Stratifying the risk of rupture in elderly patients is important “to effectively perform preventive surgical treatment for the patients who are at a high risk of rupture,” said Tomohito Hishikawa, MD, of the Department of Neurological Surgery at Okayama University Graduate School of Medicine, Dentistry, and Pharmaceutical Sciences in Japan, and colleagues.
The risk associated with surgical treatment of unruptured aneurysms in elderly patients, however, makes the management of these patients more difficult, the researchers said.
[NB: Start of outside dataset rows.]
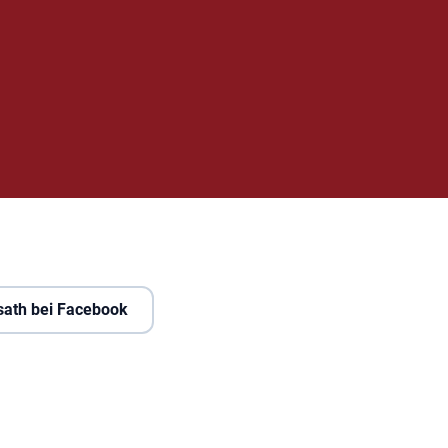
sath bei Facebook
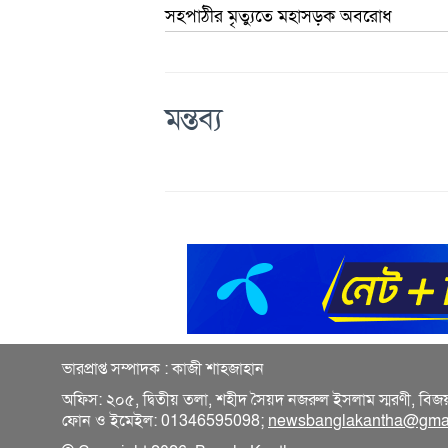
সহপাঠীর মৃত্যুতে মহাসড়ক অবরোধ
মন্তব্য
ভারপ্রাপ্ত সম্পাদক : কাজী শাহজাহান
অফিস: ২০৫, দ্বিতীয় তলা, শহীদ সৈয়দ নজরুল ইসলাম স্মরণী, বিজ
ফোন ও ইমেইল: 01346595098;
newsbanglakantha@gma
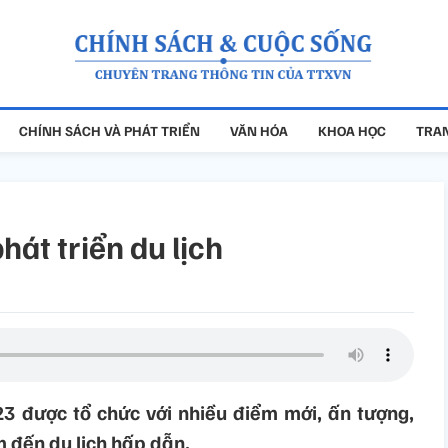
CHÍNH SÁCH VÀ PHÁT TRIỂN
VĂN HÓA
KHOA HỌC
TRAN
hát triển du lịch
23 được tổ chức với nhiều điểm mới, ấn tượng,
m đến du lịch hấp dẫn.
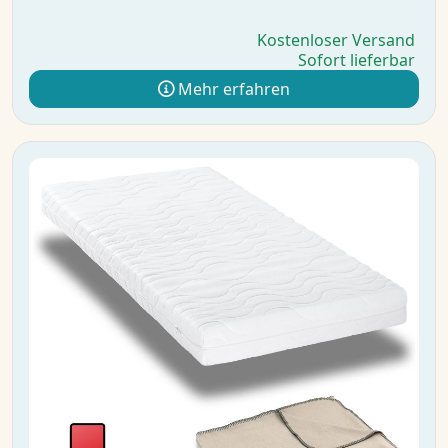
Kostenloser Versand
Sofort lieferbar
Mehr erfahren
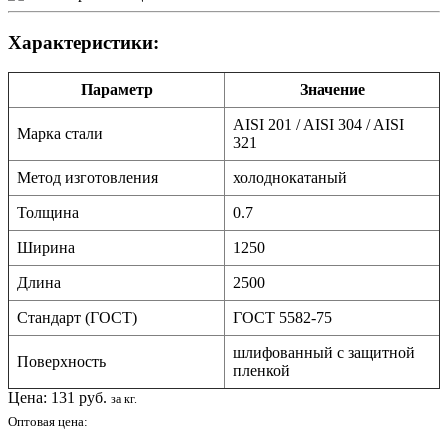
Характеристики:
Параметр
Значение
AISI 201 / AISI 304 / AISI
Марка стали
321
Метод изготовления
холоднокатаный
Толщина
0.7
Ширина
1250
Длина
2500
Стандарт (ГОСТ)
ГОСТ 5582-75
шлифованный с защитной
Поверхность
пленкой
Цена:
131
руб.
за кг.
Оптовая цена:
To identify risk factors for the rupture of unruptured cerebral aneurysms in elderly Japanese patients, Dr. Hishikawa and colleagues analyzed pooled data from three prospective studies that evaluated the natural course of unruptured cerebral aneurysms in Japanese patients. The researchers included 1,896 patients age 70 or older with 2,227 unruptured cerebral aneurysms. Patients had a mean age of 74.3, 10.9% were age 80 or older, and 72.9% were female. The mean aneurysm size was 6.2 mm.
During an average follow-up period of 802.7 days, 68 patients had subarachnoid hemorrhages, resulting in an overall annual rupture risk of 1.6%. The cumulative rate of subarachnoid hemorrhage for all patients was 3.8% at two years after diagnosis, and 6.3% at five years after diagnosis.
Multivariable analysis per patient revealed that patient age of 80 or older and internal carotid-posterior communicating artery aneurysms independently predicted aneurysm rupture, with hazard ratios of 2.02 and 2.45, respectively.
Aneurysm size of 7 mm or larger also predicted aneurysm rupture. The hazard ratios for aneurysms of 7–9 mm, 10–24 mm, and 25 mm or greater were 3.08, 7.82, and 43.31, respectively.
Female sex, multiple aneurysms, and basilar artery aneurysm were significant risk factors for rupture by univariable analysis, but they did not reach statistical significance by the multivariable analysis.
“When deciding [on a] therapeutic strategy for elderly patients with unruptured cerebral aneurysms, we have to consider various factors, such as the difference between chronological age and physiologic age, the difference in life expectancy between patients age 70 to 79 years and those older than 80 years, and one’s view of life and death,” the researchers said.
Unlike in prior research, there was no significant difference between men and women in the prevalence of aneurysms larger than 7 mm. “This [lack of difference] is probably one of the reasons why female sex disappeared as a risk factor for aneurysm rupture in elderly patients with unruptured cerebral aneurysms in our pooled analysis,” said the researchers. Prior studies have found that geographic region is related to the risk of aneurysm rupture, so the findings of this study “should be applied with caution” to patient populations in other countries, the investigators said.